Est-ce les partis qui, au final, sont de parfaites girouettes et les transfuges ne suivent que la parade?

Pourquoi ne pas chercher une cohérence avec soi-même, pourquoi ne pas déployer le courage de ses convictions? Car de courage, il n'y a guère, dans leur action. Seulement l'émoi d'un égo qui s'agite.

Sur l'interchangeabilité de certains partis

À la défense des transfuges, peut-être est-ce que l'interchangeabilité de certains partis favorise-t-il les déplacements décomplexés? Est-ce les partis qui, au final, sont de parfaites girouettes et les transfuges ne suivent que la parade?
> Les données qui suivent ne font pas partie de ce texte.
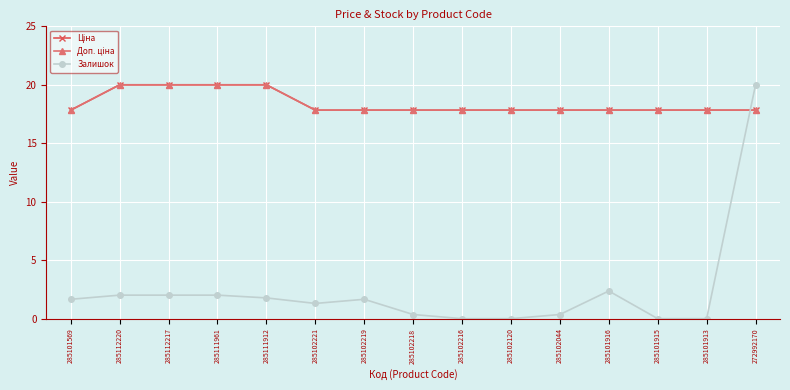

Rank the categories by Доп. ціна value from lowest to highest.

285101569, 285102221, 285102219, 285102218, 285102216, 285102120, 285102044, 285101916, 285101915, 285101913, 272992170, 285112220, 285112217, 285111961, 285111912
Et si les partis avaient des convictions plus consistantes, moins au gré des sondages, qu'ils ne se rejoignaient pas à «l'extrême centre», et qu'ils remettaient en question leurs stratégies clientélistes et cette obsession pour la victoire à courte vue?

Lorsqu'une commission Charbonneau peine à changer moindrement la culture politique qui prévaut, quand le pouvoir et l'argent partagent la couette aussi aisément, quand copinage et corruption sont une seconde nature pour certains... il n'est pas étonnant que fleurissent ainsi les transfuges sur notre colline parlementaire.

Et alors, les pistes de solutions se font toujours aussi criantes: proportionnelle, élections à date fixe, limitation des mandats, référendums d'initiative populaire, culture de coalition, écriture d'une constitution québécoise et ainsi de suite. Car les transfuges ne sont qu'une énième manifestation d'un mal structurel profond, symptôme d'un système politique en déni de décadence.